La tauromaquia no es maltrato de animales, ni asesinato, ni tortura. La tauromaquia es compás, es valor y es respeto por el medio ambiente y por el toro. Es ecológica y sostiene una tradición ganadera ejemplar. Es cultura benigna, porque es la costumbre de las letras de Lorca, de la tinta china de Picasso, de los libros de Hemingway, del texto imperdible de José Bergamín, de la historia contada por Belmonte y Chávez Nogales; es la tauromaquia de Dalí y de aquellos que aman al toro en la plaza, embistiendo con peligro en cada galope. Es arte que ofrece la vida. Es música, color y valor.
Valores, buenas tradiciones. Es pueblo y campo, es ciudad y es algarabía, es encierros y novilladas, es ilusión de niños toreros. Da sentido a la vida de los aficionados y a la vida del toro, el más amado de los animales (con permiso de las mascotas que esperan castradas que les permitan orinar mientras mendigan la atención de los dueños que, a falta de un amor mejor, se retratan con el perro para mostrar la foto en san Valentín). El móvil es el mejor amigo del hombre, el perro es un animal doméstico, que vive castrado sin conocer jamás la vida silvestre. El toro es el animal mitológico que representa la leyenda.

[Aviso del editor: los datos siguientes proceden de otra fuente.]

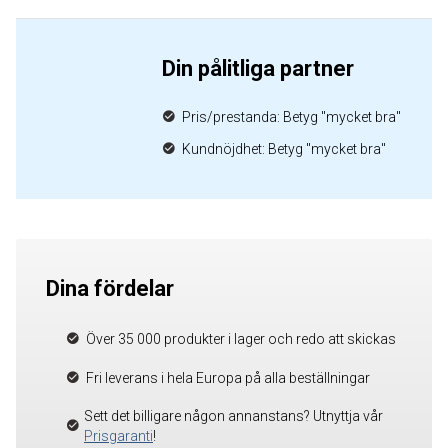
Din pålitliga partner
Pris/prestanda: Betyg "mycket bra"
Kundnöjdhet: Betyg "mycket bra"
Dina fördelar
Över 35 000 produkter i lager och redo att skickas
Fri leverans i hela Europa på alla beställningar
Sett det billigare någon annanstans? Utnyttja vår
Prisgaranti
!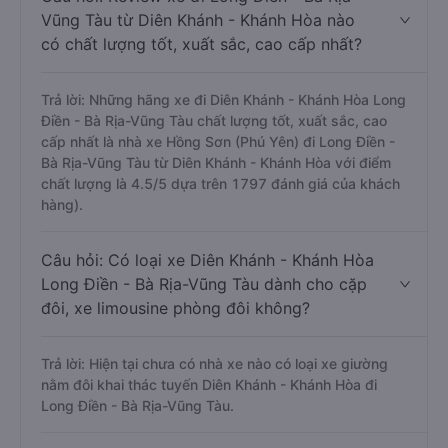
Vũng Tàu từ Diên Khánh - Khánh Hòa nào
có chất lượng tốt, xuất sắc, cao cấp nhất?
Trả lời: Những hãng xe đi Diên Khánh - Khánh Hòa Long
Điền - Bà Rịa-Vũng Tàu chất lượng tốt, xuất sắc, cao
cấp nhất là nhà xe Hồng Sơn (Phú Yên) đi Long Điền -
Bà Rịa-Vũng Tàu từ Diên Khánh - Khánh Hòa với điểm
chất lượng là 4.5/5 dựa trên 1797 đánh giá của khách
hàng).
Câu hỏi: Có loại xe Diên Khánh - Khánh Hòa
Long Điền - Bà Rịa-Vũng Tàu dành cho cặp
đôi, xe limousine phòng đôi không?
Trả lời: Hiện tại chưa có nhà xe nào có loại xe giường
nằm đôi khai thác tuyến Diên Khánh - Khánh Hòa đi
Long Điền - Bà Rịa-Vũng Tàu.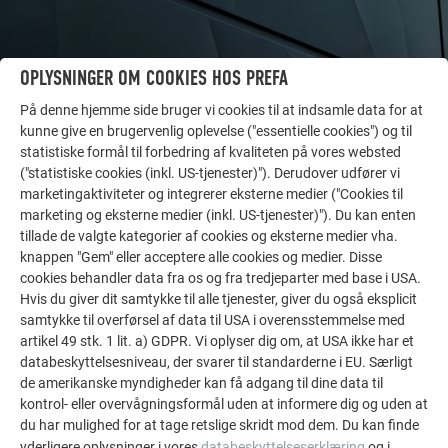
OPLYSNINGER OM COOKIES HOS PREFA
På denne hjemme side bruger vi cookies til at indsamle data for at
kunne give en brugervenlig oplevelse ("essentielle cookies") og til
statistiske formål til forbedring af kvaliteten på vores websted
("statistiske cookies (inkl. US-tjenester)"). Derudover udfører vi
marketingaktiviteter og integrerer eksterne medier ("Cookies til
FLERE REFERENCER
marketing og eksterne medier (inkl. US-tjenester)"). Du kan enten
LAD DIG INSPIRERE
tillade de valgte kategorier af cookies og eksterne medier vha.
knappen "Gem" eller acceptere alle cookies og medier. Disse
De PREFA referentiegallerij laat zien hoe veelzijdig
cookies behandler data fra os og fra tredjeparter med base i USA.
Hvis du giver dit samtykke til alle tjenester, giver du også eksplicit
aluminium kan worden toegepast. Ontdek meer
samtykke til overførsel af data til USA i overensstemmelse med
indrukwekkende projecten met de duurzame PREFA
artikel 49 stk. 1 lit. a) GDPR. Vi oplyser dig om, at USA ikke har et
aluminiumoplossingen voor dak, zonne-energie en
databeskyttelsesniveau, der svarer til standarderne i EU. Særligt
gevel.
de amerikanske myndigheder kan få adgang til dine data til
kontrol- eller overvågningsformål uden at informere dig og uden at
du har mulighed for at tage retslige skridt mod dem. Du kan finde
SE FLERE REFERENCER
yderligere oplysninger i vores
databeskyttelseserklæring
og i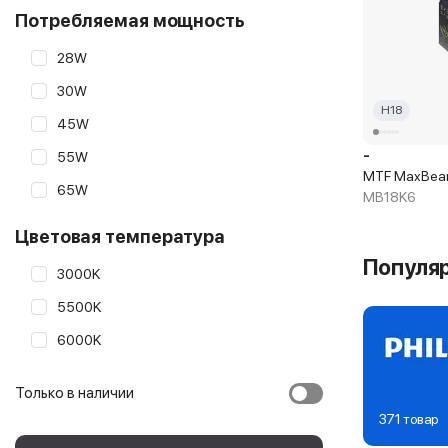
Потребляемая мощность
28W
30W
H18
45W
-
55W
MTF MaxBea
65W
MB18K6
Цветовая температура
Популя
3000K
5500K
6000K
Только в наличии
371 товар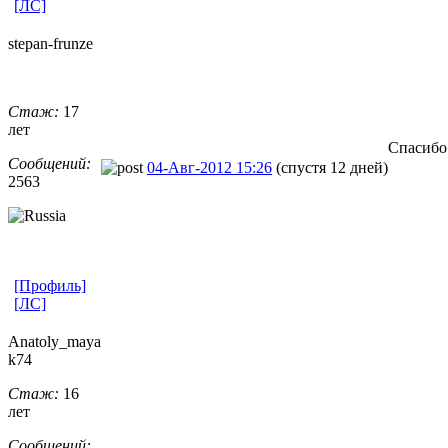
[ЛС]
stepan-frunz
​e
Стаж:
17
лет
Спасибо.
Сообщений:
04-Авг-2012 15:26
(спустя 12 дней)
2563
[Профиль]
[ЛС]
Anatoly_maya
k74
Стаж:
16
лет
Сообщений:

Mientras la humanidad acorrala el hábitat de los animales silvestres construyendo ciudades, caminos, y fomentando cambios climáticos, la tauromaquia protege la ecología sostenible del campo bravo y salva la existencia de la raza y su bravura. Pero la inquisitorial animalista no entiende ni quiere entender que no hay razón alguna que convalide la violación de los derechos humanos. Las juventudes animalistas (no hay edad para celebrar la intolerancia ni la ingesta inapropiada de información demagógica) están en su punto más alarmante de frivolidad y holgazanería. Y el juego político, que ofrece a diario un lamentable espectáculo, menosprecia con demagogia la cuestión para rascar unos votos. No llueve a gusto de todos. Pero no se puede parar la lluvia y prohibirla resulta una necedad imperdonable, que no se justifica con desinformación rampante, con desprecio por la voluntad de las gentes y su derecho a la libertad, ni para engordar el caldo de puchero de la clase política que atropella flagrante el espíritu del pueblo. ¡Para variar!